Кроме простого опыта писать в новом жанре, мне казался факт любопытным со стороны своей окраски (фантастической) и что сам народ отмечает это. А если знать, что в настоящее время беллетрист склонен писать субъективно как-то, а публицист на основании вырезок из несчастных наших провинциальных газет, то факт безобразия, помимо личной моей выгоды опыта, представляется ценным, как непосредственно наблюденный факт. Ну, словом, и я, уступая пессимистическому настроению интеллигента в настоящее время, написал о безобразии.
Я через несколько дней захожу в читальню и глазам не верю: во всех газетах безобразие перепечатано со всевозможными комментариями. Так вот, стало быть, о чем надо писать, вот что важно, а я-то, я-то… Прихожу домой: письма к автору, наконец-то, наконец, желанные письма к автору.

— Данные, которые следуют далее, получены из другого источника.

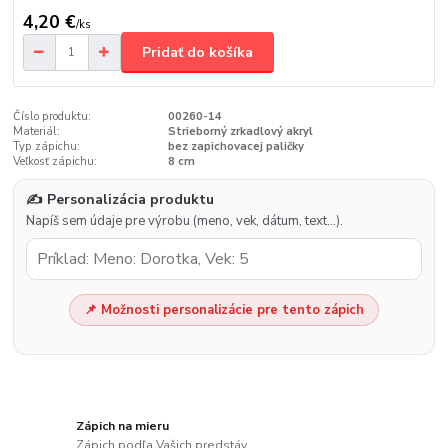
4,20 €
/
ks
Pridať do košíka
Číslo produktu:
00260-14
Materiál:
Strieborný zrkadlový akryl
Typ zápichu:
bez zapichovacej paličky
Veľkosť zápichu:
8 cm
✍️ Personalizácia produktu
Napíš sem údaje pre výrobu (meno, vek, dátum, text…).
📌 Možnosti personalizácie pre tento zápich
Zápich na mieru
Zápich podľa Vašich predstáv.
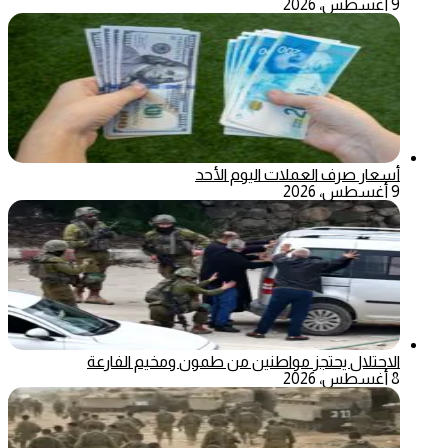
9 أغسطس، 2026
أسعار صرف العملات اليوم الأحد
9 أغسطس، 2026
الاحتلال يحتجز مواطنين من طمون ومخيم الفارعة
8 أغسطس، 2026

Не Пинкертон виноват, – пишут мне (кстати, я от себя и не давал никакого объяснения), – а революционер. Не революционер, – пишут в другом письме, – а провокатор. В третьем письме жалуются на одностороннее освещение мною жизни: рядом с озорничеством в современной деревне существуют кружки самообразования, театр и множество других вкусных вещей.
Словом, отмеченный мною факт безобразия заинтересовал людей всех партий и сразу мне дал то, чего я много лет напрасно добивался путем описания трогательных сторон русской жизни. Теперь путь найден, материалов же такая масса, что я на первых порах ставлю ориентирующий вопрос: «Какие безобразия выгоднее всего описывать?» Ответ ясен: мужицкие безобразия выгоднее, ибо мужик глуп, а возле глупого умному гораздо свободнее. Припоминается мне что-то из Шекспира по этому поводу, но точно я не могу привести слова Гамлета. Иду искать в своем городке Шекспира, захожу в одну библиотеку – нет Шекспира, захожу в другую – тоже нет, наконец попадаю к одному человеку.
– Позвольте мне на минутку Шекспира.
– А возьмите хоть совсем, я Шекспира читать больше не буду.
– Почему же не будете?
– Да что же хорошего в нем. после разоблачений Толстого какой же интерес может быть в нем? Человечество ошибалось в оценке Шекспира, я не хочу повторять ошибку, – король гол.
В провинции от самоучек я не раз уже слышал подобное, спорить не стал и принял Шекспира с благодарностью. Вот слова Гамлета:
«За последние три года век наш так обострился, что носок мужицкого сапога касается пятки аристократа и начинает бередить в ней ссадину».